For CheekyGains and Naira, the embedded-versus-adjacent distinction maps onto a different set of stakes. A performance coach that only activates when the user explicitly asks it something is a feature. A coach that participates in the training cycle, noticing patterns, surfacing relevant context, prompting reflection at the right moment, is a product. The difference is architectural, and it requires thinking about what the system should know at every point in the user's journey, not just when they open a dialogue box.

The operational questions worth asking

At this point in 2023, the most useful framework for any organisation thinking seriously about AI is not "which model should we use?" That question is premature and will need to be revisited regardless. The more durable questions are:

What does the system need to know to be genuinely useful? This is a context architecture question. Models are only as intelligent as the context they are given. Designing the context pipeline, what information flows in, at what points, with what structure, is as important as anything else.

What is the system authorised to do without asking? This is a trust boundary question. Clear scope is not a limitation on AI capability. It is the precondition for trusting it. A system with undefined scope is a system nobody will depend on.

What happens when it goes wrong? This is a failure mode question, and it should be asked early. Not because AI systems fail constantly, well-scoped ones do not, but because the answers shape the architecture. Recoverable failures require different designs than catastrophic ones. Knowing the failure modes in advance allows you to build in the right safeguards.

How does the system improve over time? Infrastructure should get better the more it is used. That requires feedback loops, which require deliberate design. What signals tell the system it did well? What signals tell it something went wrong? Who sees those signals, and what happens as a result?

These are not glamorous questions. They do not generate press releases.

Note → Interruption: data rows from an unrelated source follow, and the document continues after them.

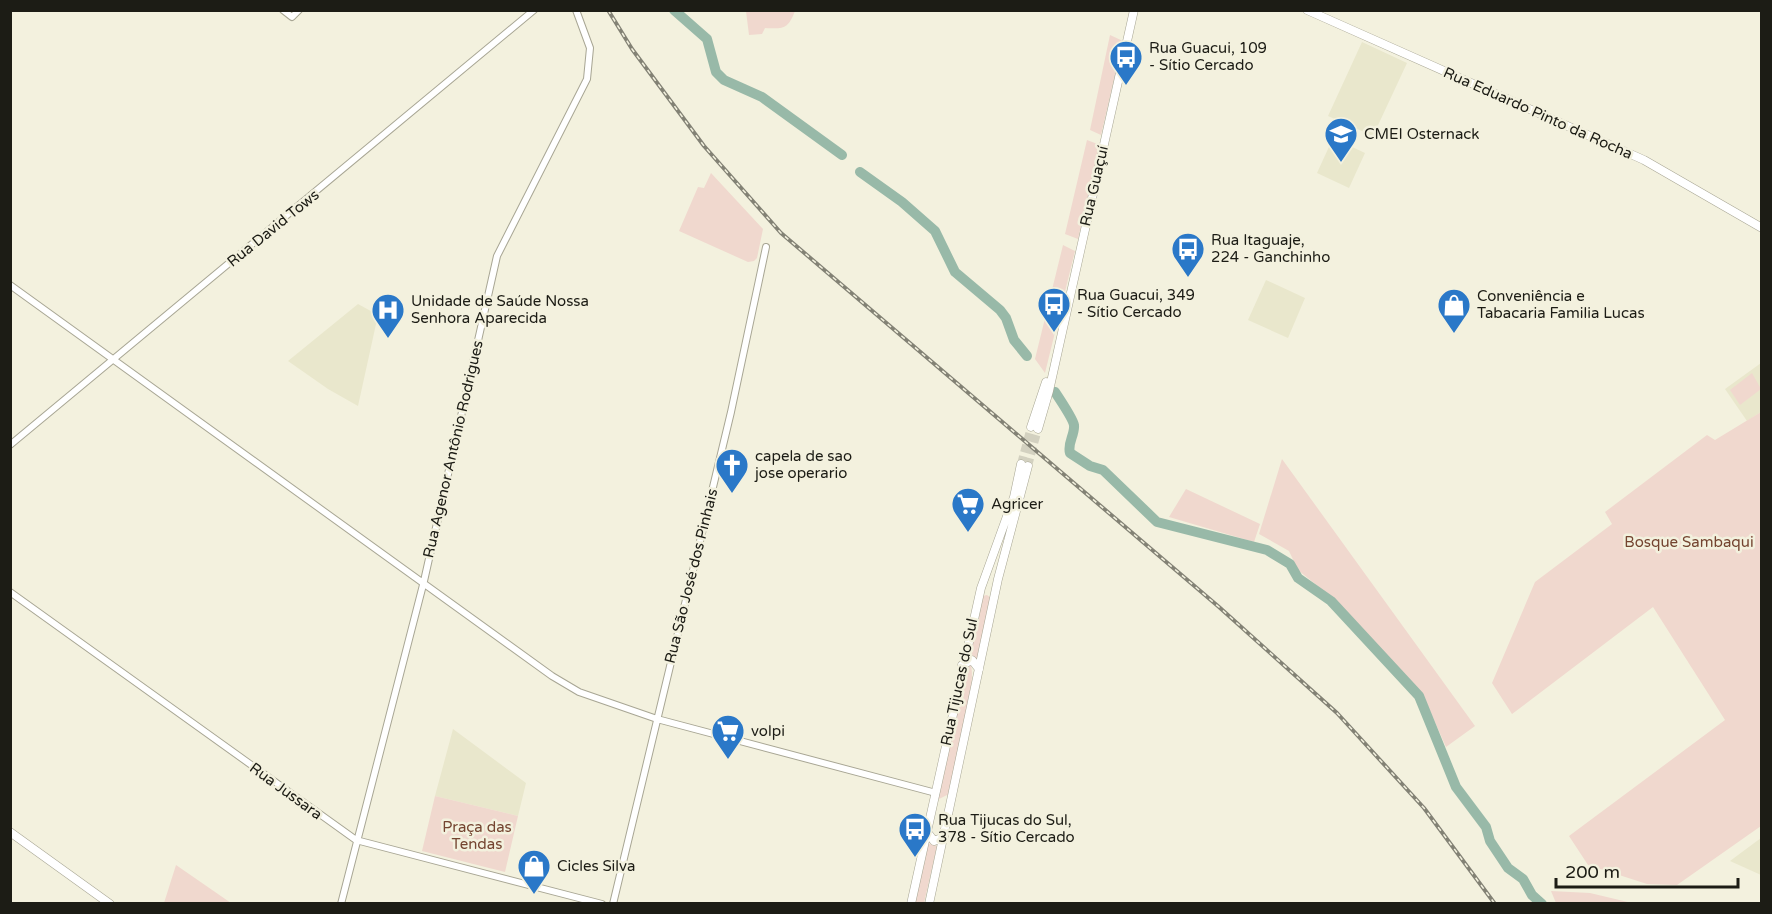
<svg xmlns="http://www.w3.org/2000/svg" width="1772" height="914" font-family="'Varela Round',sans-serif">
<rect width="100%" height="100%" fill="#f3f1de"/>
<!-- built -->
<path fill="#e9e7cc" d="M1362,42L1407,63L1373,136L1328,116Z
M1333,138L1365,153L1349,188L1317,173Z
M1266,280L1305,298L1288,338L1248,320Z
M358,304L378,315L358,406L328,389L288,361Z
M1761,363V412L1747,421L1725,389Z
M453,729L526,783L518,816L435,796Z
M1761,838V875L1730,861L1738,855Z"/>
<!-- green -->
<path fill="#f0d8ce" d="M746,11L795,10V11C788,29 784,29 765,28L762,34L749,35Z
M1110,35L1123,41L1101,135L1090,130Z
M1087,140L1100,145L1078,239L1065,234Z
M711,173L763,229L757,258L754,261L748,262L679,231L698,187L704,188Z
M1063,245L1075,251L1045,373L1035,359Z
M1752,373L1761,389L1740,405L1730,390Z
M1761,412V826L1677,885L1647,884L1588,865L1569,836L1725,720L1653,607L1512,714L1492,683L1535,582L1612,524L1605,512L1707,435L1715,440Z
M1282,459L1475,726L1446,747L1422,693L1335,600L1298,570L1289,551L1259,534Z
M1186,489L1260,524L1254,542L1169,517Z
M987,595L991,598L978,660L968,656L982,596Z
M970,663C979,680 954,771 949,794L937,800L966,666Z
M435,796L518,816L505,872L422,851Z
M927,843L937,846L924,903L913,904Z
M176,865L231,903H164Z
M1551,891L1590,893L1632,903H1556Z"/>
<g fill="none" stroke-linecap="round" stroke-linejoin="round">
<!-- river -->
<path stroke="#98b9a8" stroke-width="10" d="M674,10L707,39L716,72L724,80L762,97L842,155
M860,172L902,202L935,231L955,272L1000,310L1006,318L1014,340L1027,356
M1055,392C1059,398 1073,419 1074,425C1075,435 1067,443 1070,453L1090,466L1103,470L1157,522L1267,550L1290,564L1298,578L1331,601L1419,696L1456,787L1486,827L1490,841L1508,868L1523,879L1532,895L1542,904"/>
<!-- secondary-tunnel -->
<path stroke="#d3d1c0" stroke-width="8" stroke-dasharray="8 4" stroke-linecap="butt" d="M1021,464L1031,427
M1028,466L1038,429"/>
<defs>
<path id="tertiary" d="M283,10L292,17L299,10
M10,285L552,676L579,692L657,719L936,793
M10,445L534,10
M10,592L356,840L602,904
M341,904L424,581L497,256L587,79L590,48L576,10
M613,904L731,412L766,247"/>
<path id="secondary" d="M1307,10L1644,160L1762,228
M1031,427L1046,382
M1038,429L1049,391L1134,10
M962,665L972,660L979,669
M10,832L110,904
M927,832L934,841L944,837
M911,904L981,588L1014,497L1021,464
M929,904L998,579L1028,466"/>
</defs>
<!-- tertiary casing -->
<use href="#tertiary" stroke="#a8a694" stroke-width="8"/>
<!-- secondary casing -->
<use href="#secondary" stroke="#a8a694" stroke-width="9"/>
<!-- tertiary -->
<use href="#tertiary" stroke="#fff" stroke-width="6"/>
<!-- secondary -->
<use href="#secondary" stroke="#fff" stroke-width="8"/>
<defs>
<path id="rail" d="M608,10L632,49L704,146L781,233L1219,607L1337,713L1424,808L1495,904"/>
</defs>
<!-- rail casing -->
<use href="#rail" stroke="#838275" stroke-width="4"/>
<!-- rail -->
<use href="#rail" stroke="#f3f1de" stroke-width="1.5" stroke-dasharray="4.5" stroke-linecap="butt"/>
</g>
<!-- icons -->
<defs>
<symbol id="bus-pin" viewBox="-11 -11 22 30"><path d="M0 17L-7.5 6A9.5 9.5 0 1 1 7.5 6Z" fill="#2a78c8" stroke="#f3f1de"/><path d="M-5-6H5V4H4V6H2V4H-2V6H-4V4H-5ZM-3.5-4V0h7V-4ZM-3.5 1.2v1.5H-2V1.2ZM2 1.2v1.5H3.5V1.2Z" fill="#fff"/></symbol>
<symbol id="school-pin" viewBox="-11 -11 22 30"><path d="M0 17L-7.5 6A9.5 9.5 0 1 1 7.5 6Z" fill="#2a78c8" stroke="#f3f1de"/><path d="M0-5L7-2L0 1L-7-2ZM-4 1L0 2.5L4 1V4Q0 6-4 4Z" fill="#fff"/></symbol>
<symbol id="shop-pin" viewBox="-11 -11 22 30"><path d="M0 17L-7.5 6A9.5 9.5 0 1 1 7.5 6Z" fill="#2a78c8" stroke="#f3f1de"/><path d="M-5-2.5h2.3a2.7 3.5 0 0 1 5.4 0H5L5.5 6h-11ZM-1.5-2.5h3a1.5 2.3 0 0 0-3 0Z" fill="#fff"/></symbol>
<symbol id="hospital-pin" viewBox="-11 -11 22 30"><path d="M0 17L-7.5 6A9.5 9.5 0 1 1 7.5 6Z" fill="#2a78c8" stroke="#f3f1de"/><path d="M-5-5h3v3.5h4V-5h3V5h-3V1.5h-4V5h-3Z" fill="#fff"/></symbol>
<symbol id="church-pin" viewBox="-11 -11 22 30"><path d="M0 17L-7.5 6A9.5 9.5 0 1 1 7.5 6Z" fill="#2a78c8" stroke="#f3f1de"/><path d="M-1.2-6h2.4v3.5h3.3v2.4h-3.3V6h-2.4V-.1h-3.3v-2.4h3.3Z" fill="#fff"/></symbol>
<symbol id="supermarket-pin" viewBox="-11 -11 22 30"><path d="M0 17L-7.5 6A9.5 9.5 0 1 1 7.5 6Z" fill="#2a78c8" stroke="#f3f1de"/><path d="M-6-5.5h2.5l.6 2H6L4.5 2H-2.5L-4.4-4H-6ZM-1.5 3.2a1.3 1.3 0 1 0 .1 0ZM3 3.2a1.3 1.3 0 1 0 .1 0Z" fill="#fff"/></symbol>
</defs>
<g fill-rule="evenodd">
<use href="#bus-pin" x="1107" y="38" width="38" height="52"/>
<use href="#school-pin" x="1322" y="115" width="38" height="52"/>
<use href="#bus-pin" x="1169" y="230" width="38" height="52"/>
<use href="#bus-pin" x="1035" y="285" width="38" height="52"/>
<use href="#shop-pin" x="1435" y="286" width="38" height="52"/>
<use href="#hospital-pin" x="369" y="291" width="38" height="52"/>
<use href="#church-pin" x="713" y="446" width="38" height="52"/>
<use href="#supermarket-pin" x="949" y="485" width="38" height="52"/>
<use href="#supermarket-pin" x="709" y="712" width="38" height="52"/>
<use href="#bus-pin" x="896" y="810" width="38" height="52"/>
<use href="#shop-pin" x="515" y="847" width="38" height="52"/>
</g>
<g text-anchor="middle" stroke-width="5" stroke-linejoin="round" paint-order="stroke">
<!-- poi labels -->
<g font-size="15" fill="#1c1c15" stroke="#f3f1de" text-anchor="start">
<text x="1149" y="53">Rua Guacui, 109<tspan x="1149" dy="17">- Sítio Cercado</tspan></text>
<text x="1364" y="139">CMEI Osternack</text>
<text x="1211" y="245">Rua Itaguaje,<tspan x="1211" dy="17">224 - Ganchinho</tspan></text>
<text x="1077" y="300">Rua Guacui, 349<tspan x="1077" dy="17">- Sítio Cercado</tspan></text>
<text x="1477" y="301">Conveniência e<tspan x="1477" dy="17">Tabacaria Familia Lucas</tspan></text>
<text x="411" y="306">Unidade de Saúde Nossa<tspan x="411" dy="17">Senhora Aparecida</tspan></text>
<text x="755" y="461">capela de sao<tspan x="755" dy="17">jose operario</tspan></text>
<text x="991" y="509">Agricer</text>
<text x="751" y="736">volpi</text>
<text x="938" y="825">Rua Tijucas do Sul,<tspan x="938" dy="17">378 - Sítio Cercado</tspan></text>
<text x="557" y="871">Cicles Silva</text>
</g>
<!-- street labels -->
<g font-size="15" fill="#1c1c15" stroke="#f3f1de">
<text transform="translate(1538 113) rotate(24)" y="5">Rua Eduardo Pinto da Rocha</text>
<text transform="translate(1094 186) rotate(-77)" y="5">Rua Guaçuí</text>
<text transform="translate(273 228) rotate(-39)" y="5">Rua David Tows</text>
<text transform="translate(453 449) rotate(-77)" y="5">Rua Agenor Antônio Rodrigues</text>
<text transform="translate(691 576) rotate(-76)" y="5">Rua São José dos Pinhais</text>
<text transform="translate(959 682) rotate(-78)" y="5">Rua Tijucas do Sul</text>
<text transform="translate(286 791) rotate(36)" y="5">Rua Jussara</text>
</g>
<!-- park labels -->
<g font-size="15" fill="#744430" stroke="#f3f1de">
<text x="1689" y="547">Bosque Sambaqui</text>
<text x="477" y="832">Praça das<tspan x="477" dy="17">Tendas</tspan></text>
</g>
</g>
<!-- border -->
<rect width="1772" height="914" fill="none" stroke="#1c1c15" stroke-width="24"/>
<!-- scale -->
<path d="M1556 878v9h182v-9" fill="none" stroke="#1c1c15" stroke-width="3"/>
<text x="1565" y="878" font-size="18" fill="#1c1c15" stroke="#f3f1de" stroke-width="4.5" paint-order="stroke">200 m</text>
</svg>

But they are the questions that separate AI as infrastructure from AI as an interesting experiment.

The longer bet

The organisations that will find themselves with durable advantage from AI are not the ones who moved fastest in late 2022. They are the ones who started asking operational questions in early 2023 while everyone else was still distracted by the demos.

The capability is remarkable. Nobody should understate that. But remarkable capability plus poor architecture produces chaos at scale. The same capability, embedded deliberately inside well-designed systems, produces something that compounds over time.

That is the bet worth making: not on the model, but on the architecture around it. The model will change. The architecture, if it is well designed, is what persists.